John Feehery: Speaking Engagements


Department of Cyber-Defense

Posted on December 19, 2014
United States Department of Defense Seal.svg

"United States Department of Defense Seal" by United States Department of Defense. Licensed under Public Domain via Wikimedia Commons.

Ok, so it’s not exactly 9/11.

Cancelling a lousy movie that was supposed to be released on Christmas Day celebrating the assassination of a two-bit North Korean dictator is not the same thing as the vicious attack that killed 3000 Americans on September 11th.

Exposing some nasty emails between some Hollywood executives that shows their true nature, unfiltered, is pretty amusing for some of us, but in the big scheme of things, who cares what Amy Pascal thinks about Angelina Jolie.

Two side notes:

1)   It sure would be nice if Hollywood would release nice movies on Christmas if they have to release anything at all.

2)   Pascal is probably right about Jolie.  I hear she really botched the movie “Unbroken”, in her directorial debut.

Nobody is going to die from the death of this movie.

But nonetheless, it is somewhat discomforting and extraordinarily frustrating that Kim Jong Un has the ability to close down movie theaters in America through extortion.

We have learned that Hollywood is pretty risk averse when it comes right down to it.

I don’t think it is credible to think that anybody would have been killed had they watched “The Interview” in a movie house next week, unless they choked on some popcorn as they gagged on the movie’s gags.

It’s not like North Korea has a bunch of little agents running around America ready to pounce on wayward cinema goers.

My working assumption is that once you leave North Korea, you probably have absolutely no interest in returning to that God-forsaken country.

That being said, what has transpired here on American soil is mind-blowing.

We have a 13 trillion dollar economy (or something like that).  North Korea’s economy can’t be worth more than a couple billion.

How can a small, poor, desperate, backward, desolate and communist country paralyze an industry in a country as rich as America?

Well, mostly because we don’t take cyber-security very seriously in this country.

We all need to do a better job, individually, protecting our passwords, securing our most private information, and engaging in e-commerce.

But America, as a country, needs to do a better job of protecting our citizens from these bad actors, who live in North Korea, China, Russia, Ukraine and plenty of other places too.

We need a Department of Cyber Defense that is tasked with protecting our economy, our citizens, our companies and our way of life from all the bad guys.

This should be established outside the Department of the Defense and yes, outside of the NSA as a separate agency.

It needs to be business friendly and have an appreciation for the desire to protect trade secrets.

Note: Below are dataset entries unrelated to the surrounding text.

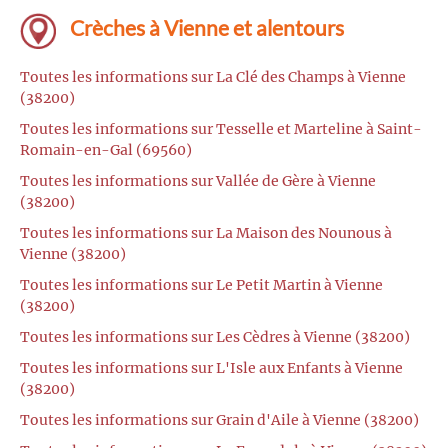
Crèches à Vienne et alentours
Toutes les informations sur La Clé des Champs à Vienne
(38200)
Toutes les informations sur Tesselle et Marteline à Saint-
Romain-en-Gal (69560)
Toutes les informations sur Vallée de Gère à Vienne
(38200)
Toutes les informations sur La Maison des Nounous à
Vienne (38200)
Toutes les informations sur Le Petit Martin à Vienne
(38200)
Toutes les informations sur Les Cèdres à Vienne (38200)
Toutes les informations sur L'Isle aux Enfants à Vienne
(38200)
Toutes les informations sur Grain d'Aile à Vienne (38200)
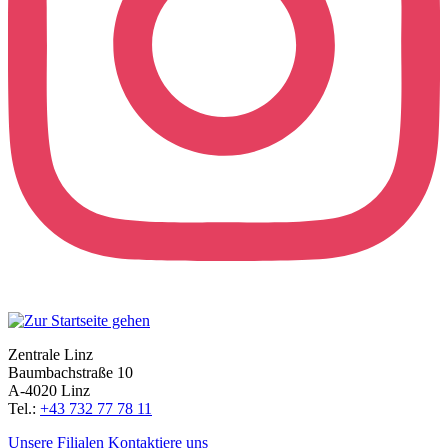
Zentrale Linz
Baumbachstraße 10
A-4020 Linz
Tel.:
+43 732 77 78 11
Unsere Filialen
Kontaktiere uns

It should provide valuable information to consumers and to companies about the incoming threats.

It should be proactive.

It should also go on offense to expose the bad actors, the regimes that protect them and the tactics they use to get our information.

A Department of Cyber Defense wouldn’t necessarily be in the revenge business as defending our free market economy from these nefarious scoundrels would be its primary job.

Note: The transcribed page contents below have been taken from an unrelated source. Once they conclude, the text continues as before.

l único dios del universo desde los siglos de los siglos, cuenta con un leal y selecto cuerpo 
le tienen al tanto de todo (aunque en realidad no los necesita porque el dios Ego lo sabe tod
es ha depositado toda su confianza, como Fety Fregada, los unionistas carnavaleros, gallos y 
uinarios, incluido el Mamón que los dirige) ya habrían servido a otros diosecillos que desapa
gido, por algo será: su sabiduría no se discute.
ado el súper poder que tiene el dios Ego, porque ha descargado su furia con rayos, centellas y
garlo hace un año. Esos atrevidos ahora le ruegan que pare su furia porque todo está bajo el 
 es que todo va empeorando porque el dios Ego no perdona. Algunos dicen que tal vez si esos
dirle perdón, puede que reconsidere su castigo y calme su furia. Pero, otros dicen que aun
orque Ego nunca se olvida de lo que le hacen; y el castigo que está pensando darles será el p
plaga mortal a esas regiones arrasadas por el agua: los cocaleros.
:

Revenge would be best served by the CIA, the NSA or the DoD.

Some might think that having a new Department of Cyber Defense is a waste of money or another government program.  And they might be right.  The Department of Homeland Security has been a tremendous disappointment.

But our economy is being attacked by our enemies everyday and it doesn’t seem like we have an adequate defense.

Maybe a Department of Cyber Defense would give us better security from the bad guys.